Rooster Volunteer Group member Deborah Harte feeds the Onetangi Roosters, along with a few opportunist ducks and sparrows. Photos Paul Mitchell

The Rooster Volunteers group who look after the rooster colony at Onetangi Sports Park are dismayed they still have to ask people to stop abandoning roosters at the park. Spokeswoman Deborah Harte says someone recently dumped 25 roosters at the park, throwing the colony into chaos.

“This gang of roosters have been witnessed by the volunteers and members of the public viciously attacking and killing nearly all of the pre-existing birds. It has been a harrowing experience.” Rooster dumping has been a problem on Waiheke since the late 1990s when a large colony of the birds started to accumulate at Mātiatia. Tourists and locals fed them, and they became a bit of a visitor attraction. 

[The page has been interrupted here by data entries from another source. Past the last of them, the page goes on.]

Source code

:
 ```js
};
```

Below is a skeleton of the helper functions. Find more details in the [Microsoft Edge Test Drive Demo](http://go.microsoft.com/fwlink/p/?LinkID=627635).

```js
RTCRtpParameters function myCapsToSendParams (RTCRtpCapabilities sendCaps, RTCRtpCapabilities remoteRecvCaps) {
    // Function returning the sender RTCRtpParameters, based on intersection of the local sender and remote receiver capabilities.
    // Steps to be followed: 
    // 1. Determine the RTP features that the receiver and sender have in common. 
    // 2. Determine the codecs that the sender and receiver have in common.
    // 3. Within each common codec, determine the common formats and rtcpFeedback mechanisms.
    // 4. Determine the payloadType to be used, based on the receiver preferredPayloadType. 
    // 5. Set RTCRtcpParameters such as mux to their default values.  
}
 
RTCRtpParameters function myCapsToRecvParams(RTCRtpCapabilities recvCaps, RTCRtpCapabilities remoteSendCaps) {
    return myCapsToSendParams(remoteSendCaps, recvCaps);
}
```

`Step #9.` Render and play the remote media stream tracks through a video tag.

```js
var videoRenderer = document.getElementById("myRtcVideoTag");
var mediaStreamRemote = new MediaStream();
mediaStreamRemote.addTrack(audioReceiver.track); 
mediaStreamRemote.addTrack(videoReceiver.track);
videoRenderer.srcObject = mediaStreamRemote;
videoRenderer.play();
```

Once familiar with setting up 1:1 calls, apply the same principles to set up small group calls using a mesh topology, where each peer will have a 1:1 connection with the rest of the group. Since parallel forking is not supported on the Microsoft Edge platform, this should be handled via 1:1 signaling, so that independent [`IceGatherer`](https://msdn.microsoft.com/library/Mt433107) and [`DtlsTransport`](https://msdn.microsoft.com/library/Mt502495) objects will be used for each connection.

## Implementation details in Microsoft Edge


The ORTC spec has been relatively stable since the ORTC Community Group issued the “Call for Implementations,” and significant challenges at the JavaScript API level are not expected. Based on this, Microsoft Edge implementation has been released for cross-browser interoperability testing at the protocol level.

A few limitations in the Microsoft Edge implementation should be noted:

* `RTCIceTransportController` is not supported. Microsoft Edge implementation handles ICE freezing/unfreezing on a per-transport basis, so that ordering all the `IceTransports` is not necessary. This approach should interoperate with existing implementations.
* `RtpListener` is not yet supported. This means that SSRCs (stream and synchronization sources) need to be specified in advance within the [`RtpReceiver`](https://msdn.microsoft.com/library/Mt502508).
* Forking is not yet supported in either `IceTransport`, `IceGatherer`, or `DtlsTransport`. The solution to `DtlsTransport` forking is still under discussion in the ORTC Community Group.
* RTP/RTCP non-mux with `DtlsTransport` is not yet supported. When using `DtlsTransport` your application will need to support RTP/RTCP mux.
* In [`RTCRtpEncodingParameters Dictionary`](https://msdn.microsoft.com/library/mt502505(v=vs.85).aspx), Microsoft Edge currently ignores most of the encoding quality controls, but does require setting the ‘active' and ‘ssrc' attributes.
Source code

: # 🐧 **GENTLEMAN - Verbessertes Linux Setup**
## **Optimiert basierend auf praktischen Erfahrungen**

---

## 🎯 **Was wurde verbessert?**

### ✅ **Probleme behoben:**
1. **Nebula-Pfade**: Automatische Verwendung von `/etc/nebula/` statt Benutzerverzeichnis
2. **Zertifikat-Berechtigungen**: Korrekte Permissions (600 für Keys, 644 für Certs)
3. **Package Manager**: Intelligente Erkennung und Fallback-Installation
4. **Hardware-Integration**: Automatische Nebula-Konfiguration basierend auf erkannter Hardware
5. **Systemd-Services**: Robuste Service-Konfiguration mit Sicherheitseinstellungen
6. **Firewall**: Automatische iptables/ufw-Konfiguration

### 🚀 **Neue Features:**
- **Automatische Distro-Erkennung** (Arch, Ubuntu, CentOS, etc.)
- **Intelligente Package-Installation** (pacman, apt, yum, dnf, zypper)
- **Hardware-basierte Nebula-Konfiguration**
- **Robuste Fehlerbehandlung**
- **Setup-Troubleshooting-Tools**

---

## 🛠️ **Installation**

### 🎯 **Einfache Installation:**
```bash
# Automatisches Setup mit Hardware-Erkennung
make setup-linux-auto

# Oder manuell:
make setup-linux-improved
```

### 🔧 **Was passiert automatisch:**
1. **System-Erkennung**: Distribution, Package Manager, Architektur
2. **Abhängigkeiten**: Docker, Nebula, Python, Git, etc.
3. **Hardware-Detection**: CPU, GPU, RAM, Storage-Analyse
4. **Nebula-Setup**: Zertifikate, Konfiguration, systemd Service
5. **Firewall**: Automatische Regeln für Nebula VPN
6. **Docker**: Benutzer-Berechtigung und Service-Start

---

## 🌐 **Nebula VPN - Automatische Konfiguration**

Auckland Council was then persuaded by the community to move them to the current colony at the entrance to the Onetangi Sports Park instead of culling the roosters – and volunteer groups such as Caring for the Roosters of Waiheke and Friends of the Onetangi Roosters started feeding and looking after the birds, to prevent them getting and spreading disease.

Deborah says although the colony is a popular stop with tour companies, and the volunteers do their best, it’s not a sanctuary and is no holiday resort for the roosters. “For them, it’s more like a gritty prison drama down there.” 

Such an unnaturally large group of solely male birds, around 40 at present, leads to frustration and violence. When new birds are abandoned at the park, they are attacked by the older roosters and it takes a long time, if ever, for the flock to accept them, she says.